- Opening Delimiter -
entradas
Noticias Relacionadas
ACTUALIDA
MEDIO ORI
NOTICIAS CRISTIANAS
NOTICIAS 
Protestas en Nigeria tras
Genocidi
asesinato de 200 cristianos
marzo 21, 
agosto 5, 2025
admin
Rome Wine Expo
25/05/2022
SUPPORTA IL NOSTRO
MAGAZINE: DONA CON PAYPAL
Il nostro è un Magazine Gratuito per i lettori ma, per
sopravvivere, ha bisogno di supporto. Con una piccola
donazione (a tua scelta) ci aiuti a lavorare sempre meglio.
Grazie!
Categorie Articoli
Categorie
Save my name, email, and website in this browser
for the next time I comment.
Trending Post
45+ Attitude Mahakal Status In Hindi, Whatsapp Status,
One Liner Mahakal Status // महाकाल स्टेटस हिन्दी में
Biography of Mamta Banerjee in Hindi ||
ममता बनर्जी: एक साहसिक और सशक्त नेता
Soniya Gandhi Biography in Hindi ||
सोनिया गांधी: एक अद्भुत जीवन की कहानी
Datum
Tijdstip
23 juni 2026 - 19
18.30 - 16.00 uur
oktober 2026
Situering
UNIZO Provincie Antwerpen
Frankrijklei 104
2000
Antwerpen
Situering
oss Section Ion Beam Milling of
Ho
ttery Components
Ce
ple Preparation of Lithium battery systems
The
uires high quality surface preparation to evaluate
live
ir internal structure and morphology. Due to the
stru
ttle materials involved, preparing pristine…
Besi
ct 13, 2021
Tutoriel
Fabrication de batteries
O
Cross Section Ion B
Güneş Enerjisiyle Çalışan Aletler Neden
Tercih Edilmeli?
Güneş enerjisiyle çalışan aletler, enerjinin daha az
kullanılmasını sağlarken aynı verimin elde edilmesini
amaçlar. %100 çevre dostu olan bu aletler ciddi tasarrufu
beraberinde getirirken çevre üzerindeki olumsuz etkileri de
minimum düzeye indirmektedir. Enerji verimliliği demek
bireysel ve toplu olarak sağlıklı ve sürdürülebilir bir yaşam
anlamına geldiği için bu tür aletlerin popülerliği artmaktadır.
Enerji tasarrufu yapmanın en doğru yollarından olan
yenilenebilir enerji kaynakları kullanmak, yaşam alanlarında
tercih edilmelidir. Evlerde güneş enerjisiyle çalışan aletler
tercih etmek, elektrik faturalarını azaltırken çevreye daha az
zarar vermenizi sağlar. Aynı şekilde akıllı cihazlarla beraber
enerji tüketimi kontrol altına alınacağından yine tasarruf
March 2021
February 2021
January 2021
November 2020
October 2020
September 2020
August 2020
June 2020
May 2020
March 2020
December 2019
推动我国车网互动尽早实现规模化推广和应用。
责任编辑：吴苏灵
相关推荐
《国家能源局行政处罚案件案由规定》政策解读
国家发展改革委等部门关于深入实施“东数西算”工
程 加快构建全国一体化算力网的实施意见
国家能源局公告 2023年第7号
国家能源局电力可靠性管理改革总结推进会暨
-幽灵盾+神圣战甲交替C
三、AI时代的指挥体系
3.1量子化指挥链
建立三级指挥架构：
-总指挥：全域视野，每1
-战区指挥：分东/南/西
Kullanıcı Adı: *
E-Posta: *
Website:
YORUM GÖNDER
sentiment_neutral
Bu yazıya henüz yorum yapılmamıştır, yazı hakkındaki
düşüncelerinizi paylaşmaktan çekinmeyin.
- Closing Delimiter -
- Opening Delimiter -
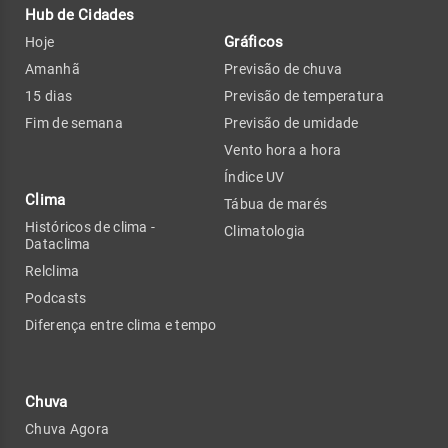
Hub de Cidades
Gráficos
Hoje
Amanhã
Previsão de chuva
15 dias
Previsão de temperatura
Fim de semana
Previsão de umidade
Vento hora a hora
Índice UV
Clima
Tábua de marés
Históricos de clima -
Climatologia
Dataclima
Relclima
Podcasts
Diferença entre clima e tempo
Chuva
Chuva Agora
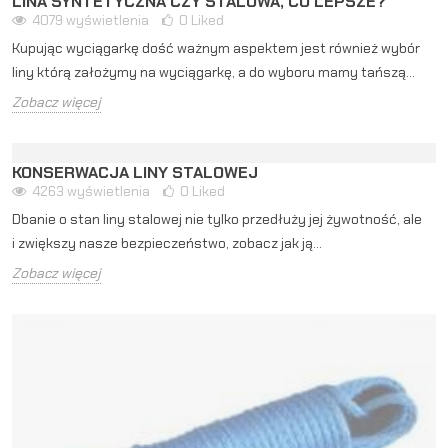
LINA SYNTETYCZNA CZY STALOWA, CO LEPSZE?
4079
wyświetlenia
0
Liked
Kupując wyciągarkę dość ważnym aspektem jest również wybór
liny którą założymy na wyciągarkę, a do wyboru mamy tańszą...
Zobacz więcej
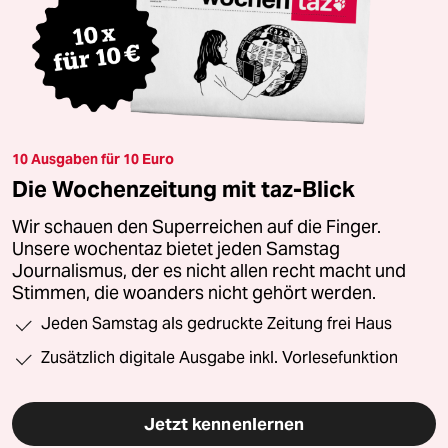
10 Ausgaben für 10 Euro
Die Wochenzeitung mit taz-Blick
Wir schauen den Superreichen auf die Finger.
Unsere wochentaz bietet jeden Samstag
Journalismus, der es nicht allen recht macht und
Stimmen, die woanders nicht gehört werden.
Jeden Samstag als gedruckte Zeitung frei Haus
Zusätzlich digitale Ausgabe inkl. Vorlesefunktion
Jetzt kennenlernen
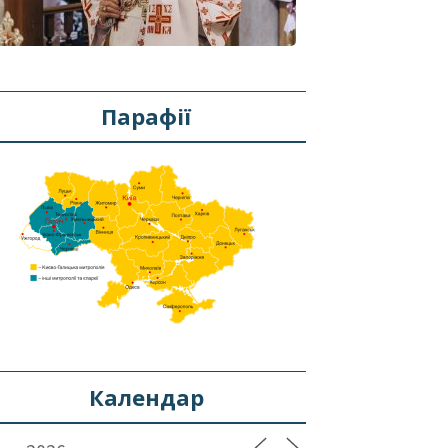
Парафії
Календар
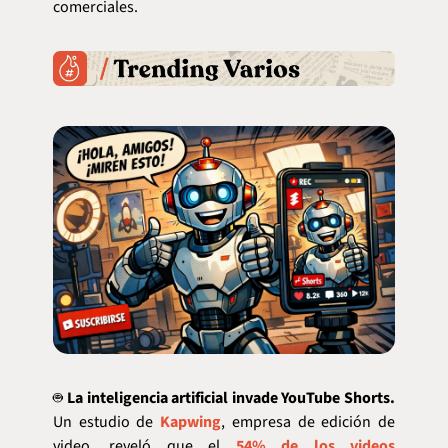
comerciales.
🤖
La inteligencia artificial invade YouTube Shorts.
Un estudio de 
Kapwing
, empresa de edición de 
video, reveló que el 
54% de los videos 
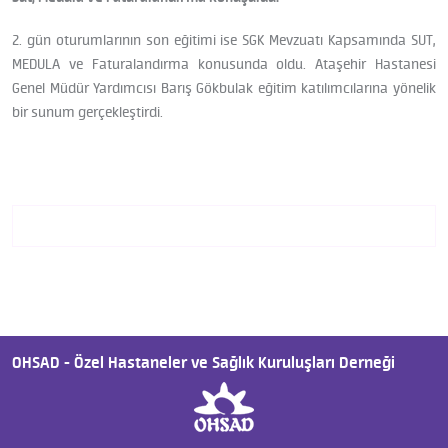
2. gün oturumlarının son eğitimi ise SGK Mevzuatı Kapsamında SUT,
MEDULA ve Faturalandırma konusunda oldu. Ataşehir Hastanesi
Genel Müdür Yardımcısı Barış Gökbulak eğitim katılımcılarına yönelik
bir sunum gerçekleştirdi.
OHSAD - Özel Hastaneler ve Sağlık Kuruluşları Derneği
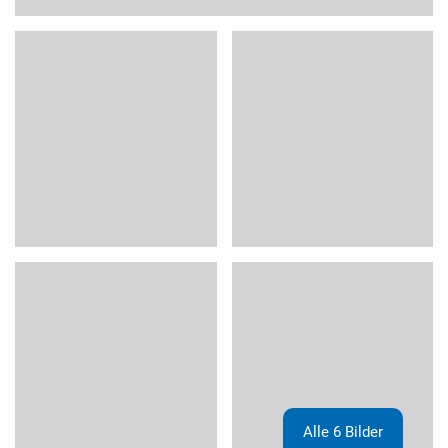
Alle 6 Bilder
- Closing Delimiter -
EXERCISE DESCRIPTION:
Only the lines from the one containing "August 2020" through the one containing "düşüncelerinizi paylaşmaktan çekinmeyin." are to be retyped, both boundary lines included, with no other material.

RESULT OF THE EXERCISE:
August 2020
June 2020
May 2020
March 2020
December 2019
推动我国车网互动尽早实现规模化推广和应用。
责任编辑：吴苏灵
相关推荐
《国家能源局行政处罚案件案由规定》政策解读
国家发展改革委等部门关于深入实施“东数西算”工
程 加快构建全国一体化算力网的实施意见
国家能源局公告 2023年第7号
国家能源局电力可靠性管理改革总结推进会暨
-幽灵盾+神圣战甲交替C
三、AI时代的指挥体系
3.1量子化指挥链
建立三级指挥架构：
-总指挥：全域视野，每1
-战区指挥：分东/南/西
Kullanıcı Adı: *
E-Posta: *
Website:
YORUM GÖNDER
sentiment_neutral
Bu yazıya henüz yorum yapılmamıştır, yazı hakkındaki
düşüncelerinizi paylaşmaktan çekinmeyin.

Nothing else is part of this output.